Stored items
☆ ☆ ☆ ☆ ☆ ☆ ☆
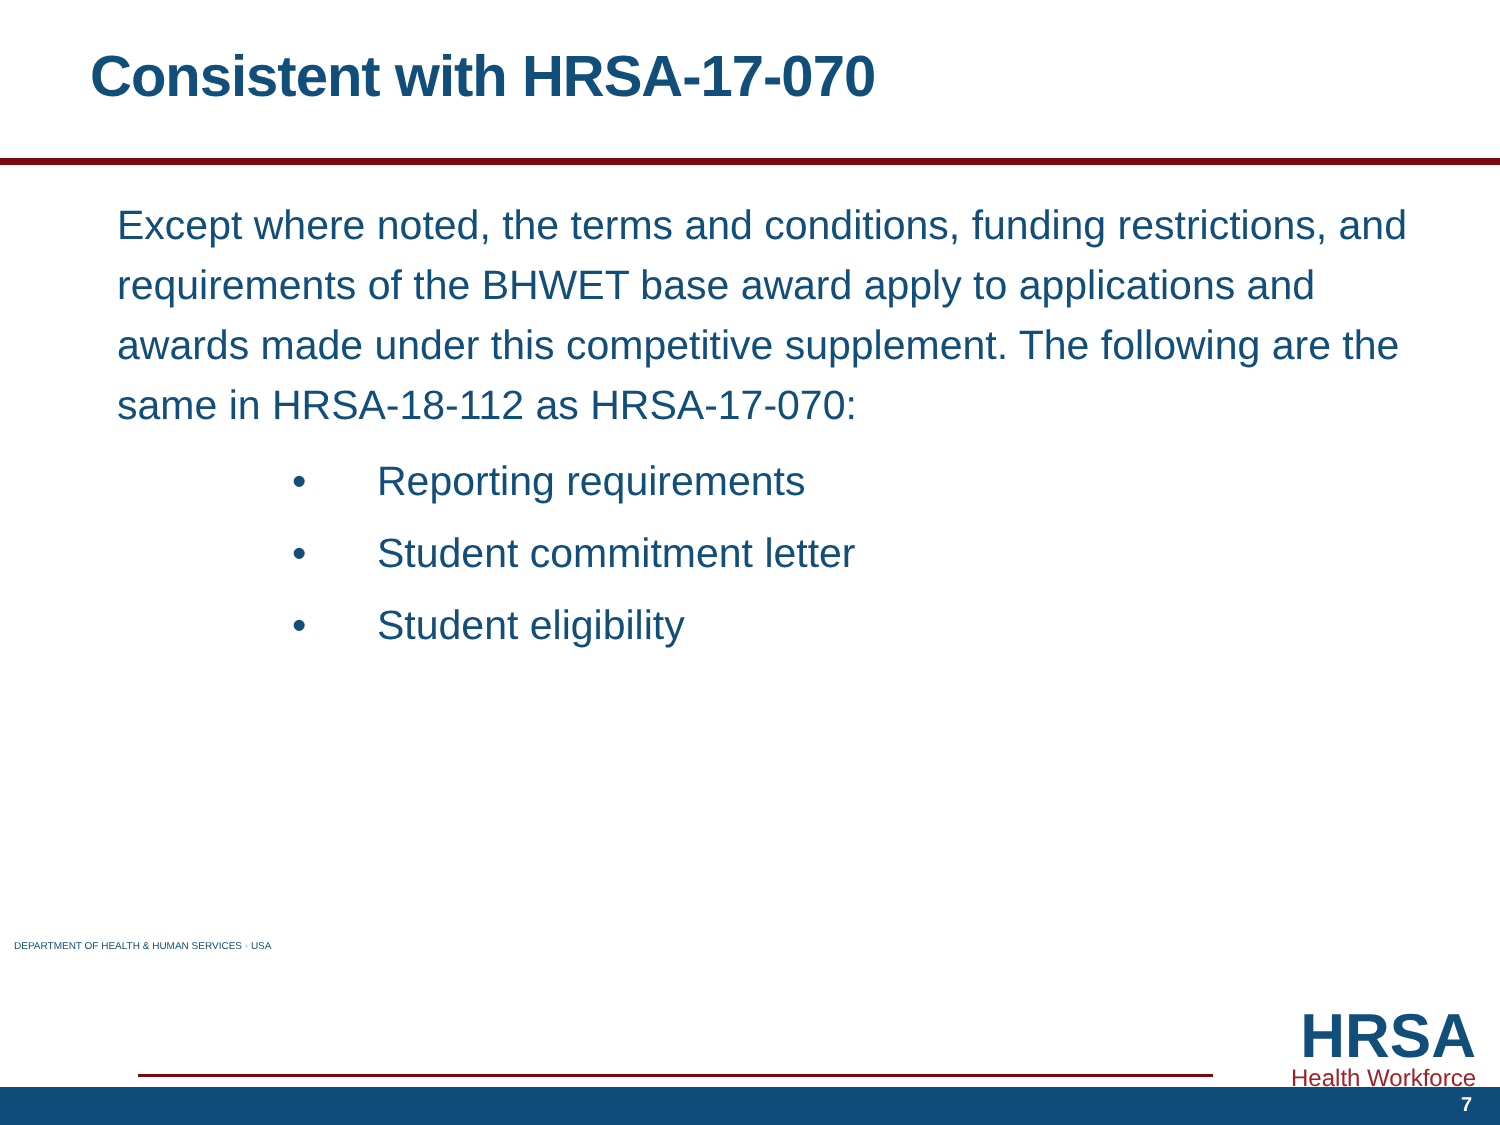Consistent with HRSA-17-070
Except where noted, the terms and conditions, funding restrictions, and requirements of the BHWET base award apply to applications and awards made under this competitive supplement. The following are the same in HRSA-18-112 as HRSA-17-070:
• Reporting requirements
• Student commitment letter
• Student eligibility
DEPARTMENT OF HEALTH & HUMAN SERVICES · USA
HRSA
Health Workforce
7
☆ ☆ ☆ ☆ ☆ ☆ ☆
◆ **Required action**
From the entries above, copy every line where the word "requirements" shows up.

◆ **Task response**
Except where noted, the terms and conditions, funding restrictions, and requirements of the BHWET base award apply to applications and awards made under this competitive supplement. The following are the same in HRSA-18-112 as HRSA-17-070:
• Reporting requirements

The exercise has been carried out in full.